I have never considered doing that. Okay, so the Trumps almost never eat out in Washington. The few times they have, it’s been at the steakhouse in his hotel. What does that say about them?

DB: Boooring. I think it’s boring.

NPH: I don’t know if it’s boring.

DB: It’s boring.

NPH: It’s entirely personal and completely circumstantial. He’s able to order exactly what he wants, and if he’s had a day’s worth of stresses that are unique to him I could imagine he would want to eat something that he wants to eat, as opposed to going somewhere and rolling the dice.

DB: But don’t you think that because he’s in Washington he should go out and experience things — and support the local businesses that are in his city that he’s living in right now?

NPH: I totally value that idea, for sure. But I could also see, after a long day of running the country, just wanting to eat in the kitchen.

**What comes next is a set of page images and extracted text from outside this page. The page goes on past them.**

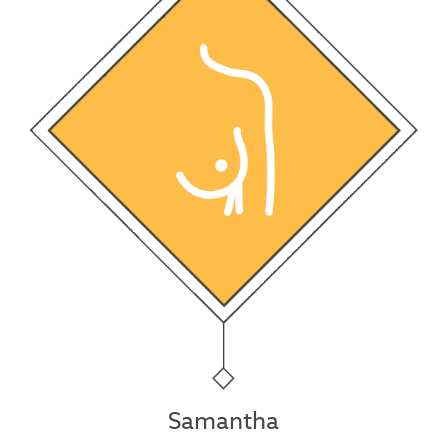
Samantha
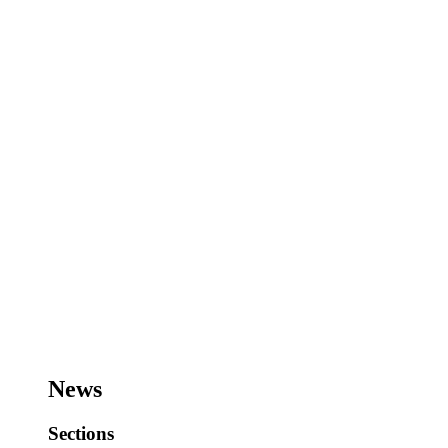
News
Sections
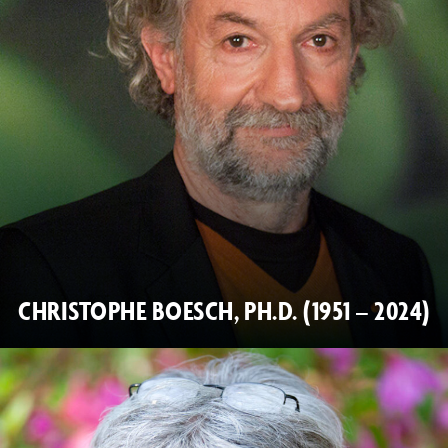
CHRISTOPHE BOESCH, PH.D. (1951 – 2024)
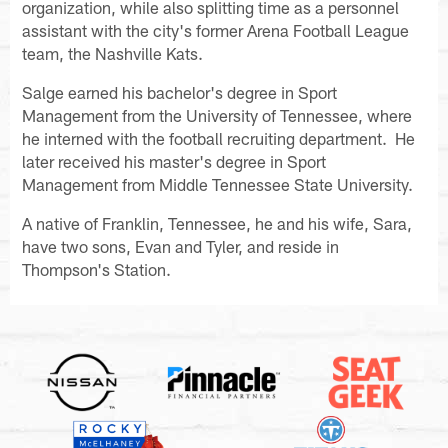
organization, while also splitting time as a personnel
assistant with the city's former Arena Football League
team, the Nashville Kats.
Salge earned his bachelor's degree in Sport
Management from the University of Tennessee, where
he interned with the football recruiting department. He
later received his master's degree in Sport
Management from Middle Tennessee State University.
A native of Franklin, Tennessee, he and his wife, Sara,
have two sons, Evan and Tyler, and reside in
Thompson's Station.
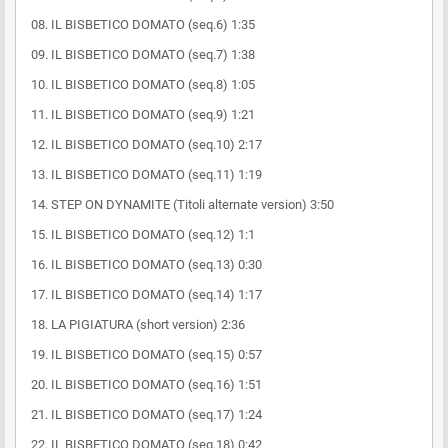
08. IL BISBETICO DOMATO (seq.6) 1:35
09. IL BISBETICO DOMATO (seq.7) 1:38
10. IL BISBETICO DOMATO (seq.8) 1:05
11. IL BISBETICO DOMATO (seq.9) 1:21
12. IL BISBETICO DOMATO (seq.10) 2:17
13. IL BISBETICO DOMATO (seq.11) 1:19
14. STEP ON DYNAMITE (Titoli alternate version) 3:50
15. IL BISBETICO DOMATO (seq.12) 1:1
16. IL BISBETICO DOMATO (seq.13) 0:30
17. IL BISBETICO DOMATO (seq.14) 1:17
18. LA PIGIATURA (short version) 2:36
19. IL BISBETICO DOMATO (seq.15) 0:57
20. IL BISBETICO DOMATO (seq.16) 1:51
21. IL BISBETICO DOMATO (seq.17) 1:24
22. IL BISBETICO DOMATO (seq.18) 0:42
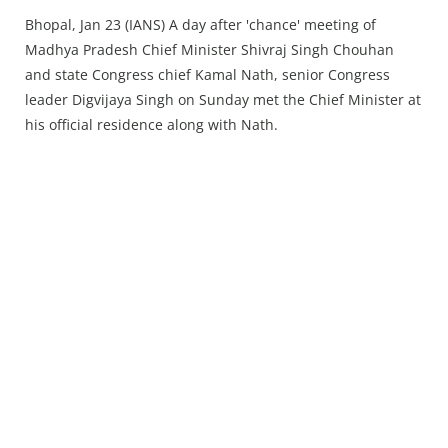
Press Releases
Bhopal, Jan 23 (IANS) A day after 'chance' meeting of
Chandigarh
Madhya Pradesh Chief Minister Shivraj Singh Chouhan
and state Congress chief Kamal Nath, senior Congress
leader Digvijaya Singh on Sunday met the Chief Minister at
his official residence along with Nath.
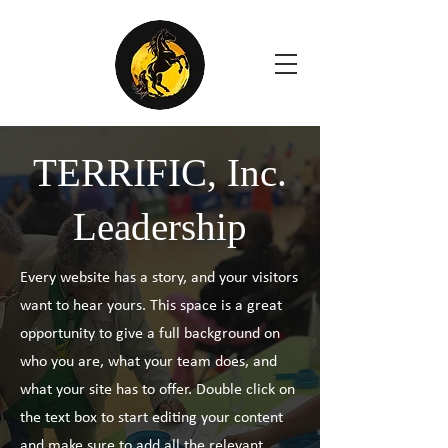
TERRIFIC, Inc.
Leadership
Every website has a story, and your visitors
want to hear yours. This space is a great
opportunity to give a full background on
who you are, what your team does, and
what your site has to offer. Double click on
the text box to start editing your content
and make sure to add all the relevant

Quick change of subject here I have to ask about the Oscars-hosting gig. What do you make of the Kevin Hart controversy, and would you recommend that gig to anybody?

NPH: I think Kevin Hart would have been an excellent host. I know a lot of people have been turning it down. It’s a tough gig — it’s a beast.

DB: I wouldn’t say to anyone, “do it.”

NPH: If you tell jokes that are funny and offensive, you’re offending people. If you tell jokes that don’t offend anyone, then you’ll be hit for not going there. Jimmy Kimmel was great. I think it requires a specific person who hobnobs with celebrities, who’s able to look at a Matt Damon and make an acerbic joke at him but because you know that he knows and is friends with Matt Damon, you can laugh at the joke.

So I’m intrigued to see who they wind up with.